African Development Bank (AfDB) has
urged stakeholders to intensify efforts to chart a course for improving
Domestic Resource Mobilisation (DRM) and develop a national compact
against illicit financial flow out of Nigeria.
Dr Ousmane Dore, AfDB Country Director,
Nigeria, gave the charge in Abuja on Tuesday in a keynote address he
delivered at a “Multi- Stakeholders’ meeting on Illicit Financial Flows
(IFFs) out of Nigeria’’
The meeting was organised by the Centre for Democracy and Development (CDD).
Dore said that sustained domestic
resource mobilisation and utilisation was a sine qua non for driving
sustainable broad-based economic growth, development and transformation.
He said while Nigeria had embarked on
milestone reforms aimed at improving the country’s DRM, large scale
illicit financial flows out of the country still required urgent
attention.
“Global Financial Integrity ranked
Nigeria 7th among the top 10 highest illicit capital outflows in the
developing world and first in Africa on the cumulative illicit capital
outflows during 2001 to 2010.
“Some of the push factors in illicit
capital flows include mainly issues like corruption perception
indicators, the size of the underground economy and weak regulatory
institutions,’’ Dore said.
He said AfDB recently commissioned a
study entitled, “Nigeria: Illicit Financial Flows due to Trade
Misinvoicing, 1960-2012”, with its report focused on trade misinvoicing.

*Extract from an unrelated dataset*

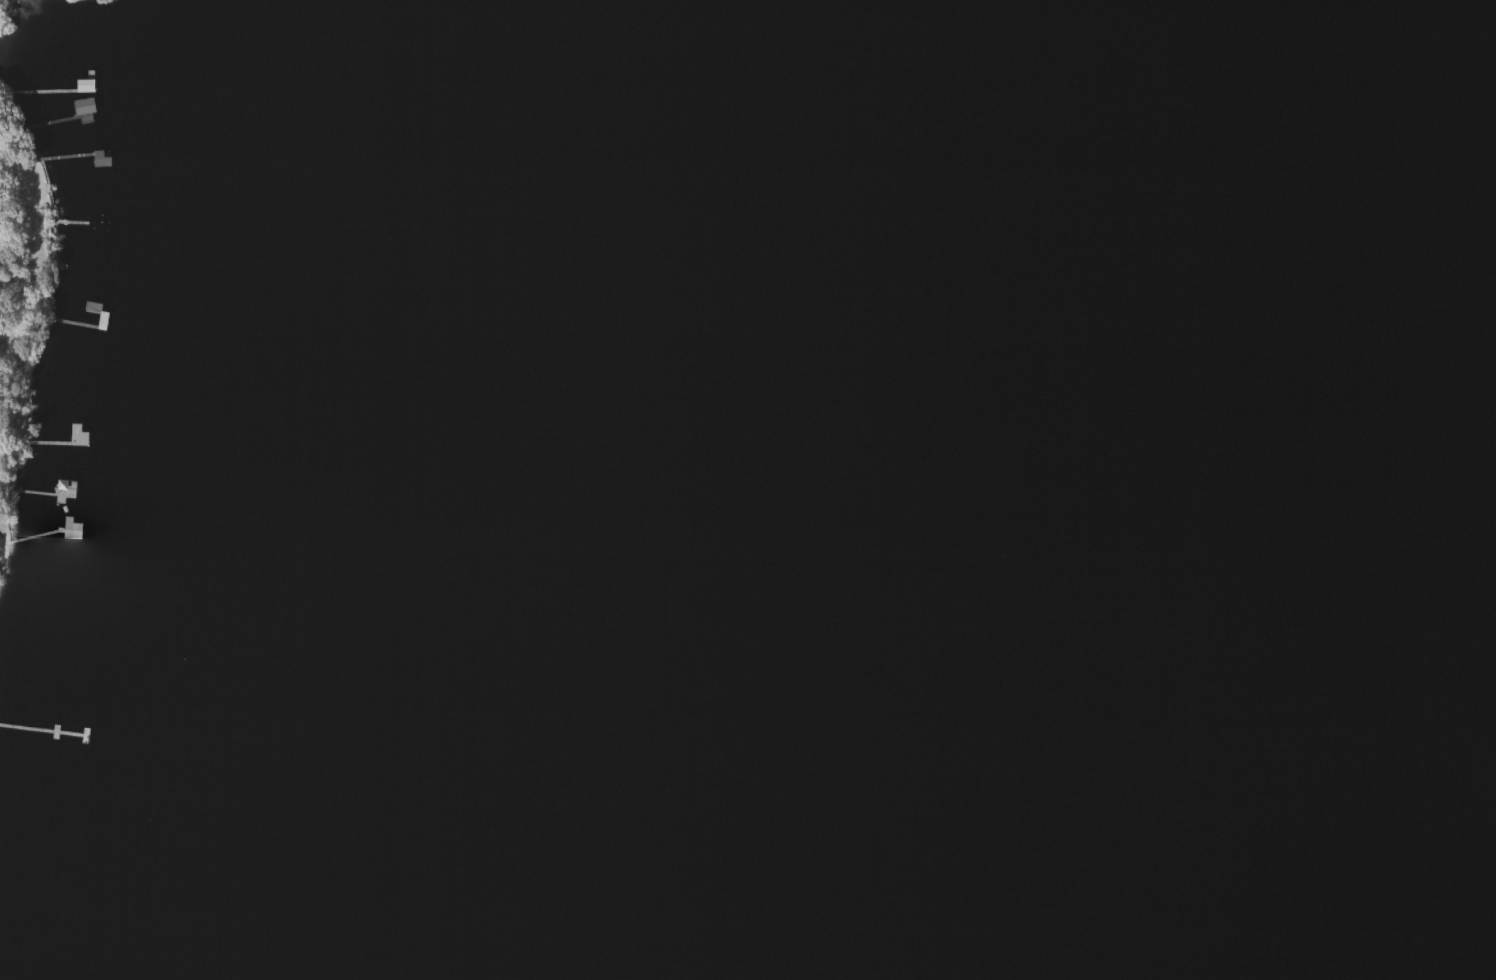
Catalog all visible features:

According to him, Nigeria has for many
decades experienced serious problem with trade misinvoicing in the form
of over-invoicing of imports and under-invoicing of exports for the
purpose of shifting money out of the country.

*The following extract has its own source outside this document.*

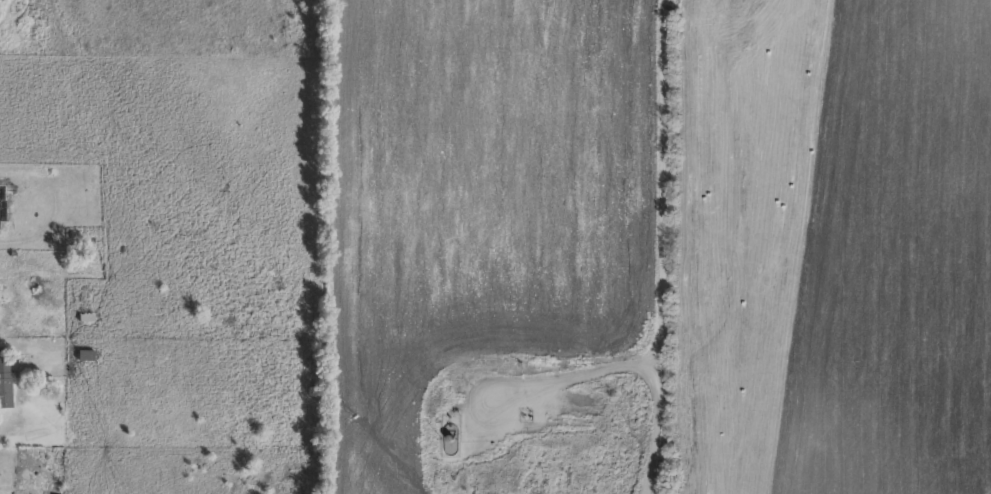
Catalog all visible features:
building: (1, 0)
building: (4, 386)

“Between 1960 and 2011, Nigeria
experienced cumulative illicit financial outflows totalling 83.3 billion
dollars or 5.6 per cent of total goods trade through trade misinvoicing
only.
“Export underinvoicing takes the larger
share of 44 billion dollars while the balance of 39.3 billion dollars
was due to import over-invoicing,’’ he added.
Dore stressed the need for government to
undertake critical tax reforms with focus on regulatory, institutional
and legal issues, including reduction in complications in tax
assessment, computation and collection.
He advised government to ensure proper
sequencing of the reform efforts to increase success and unleash the
high potential of pension and insurance funds for efficient and
innovative use.
He stressed that the reforms should
ensure a broader tax base and better tax conditions capable of
harnessing untapped tax potential, especially through formalisation of
informal sector activities rather than the taxpayers.
“The introduction of the Tax
Identification Number is a very important step by the Federal Inland
Revenue Service (FIRS) to improve tax administration.
“To further facilitate assessment and
collection, it is important that the implementation of this strategy be
further intensified for all taxpayers, individual and corporate.
“The reform would remain largely incomplete if attention is not given to existing tax legislation and regulations,’’ he said.
Dore also called for institutional
capacity and infrastructure building for improved tax collection and
management for revenue collection agencies, such FIRS and the Nigeria
Customs Service.
The country director also said that the
international community and Civil Society Organisations had
complementary roles in ensuring an effective national compact against
illicit financial flows.
Their roles according to him, include
advocacy and awareness creation, widespread consultation with all
relevant stakeholders, and technical and financial assistance.
He said AfDB was working with Nigeria
and other African countries to strengthen capacities of domestic
revenues and tax collecting institutions, supporting government tax
reform policies and assisting private sector initiatives.
Idayat Hassan, the Director of CDD, said
illicit financial Flows (IFF) and the direct consequences posed by IFF
had taken a huge toll on Nigeria and Africa.
Hassan said the recently released Thabo
Mbeki Panel report on illicit financial flow out of Africa revealed that
Africa was currently estimated to be losing more than 50 billion
dollars annually in IFFs.
“Over the last 50 years, the continent
is estimated to have lost over one trillion in IFFs, that amount is held
to be equivalent to be the total amount of development assistance
rendered Africa over the same period,’’ he said.
Hassan added that the Global Financial
Integrity report also revealed that while IFFs from developing countries
grew by at least 10.2 per cent annually over the decade ending 2009,
outflows from Africa represented 22.3 per cent.
“They further showed that the amount of
money lost could have settled Africa’s debts and even left a surplus
enough to finance development.
Hassan said “a further disaggregation of
the Mbeki Panel report sees Nigeria topping the league with a
cumulative of 217.7 billion dollars from 1970 to 2008 lost with over 90
per cent loss related to oil.
“An alternative spending analysis
reveals that the lost resources can provide 870,000 schools at N50
million each, over 400,000 hospitals at N100 million,’’ he said.
The director said what had become
obvious was that all stakeholders needed to redirect their efforts to
fighting IFFs in Nigeria.
Hassan said that the meeting was
organised as part of the CDD’ initiative to stop the bleeding and ending
illicit financial flows out of Africa, with focus on Nigeria.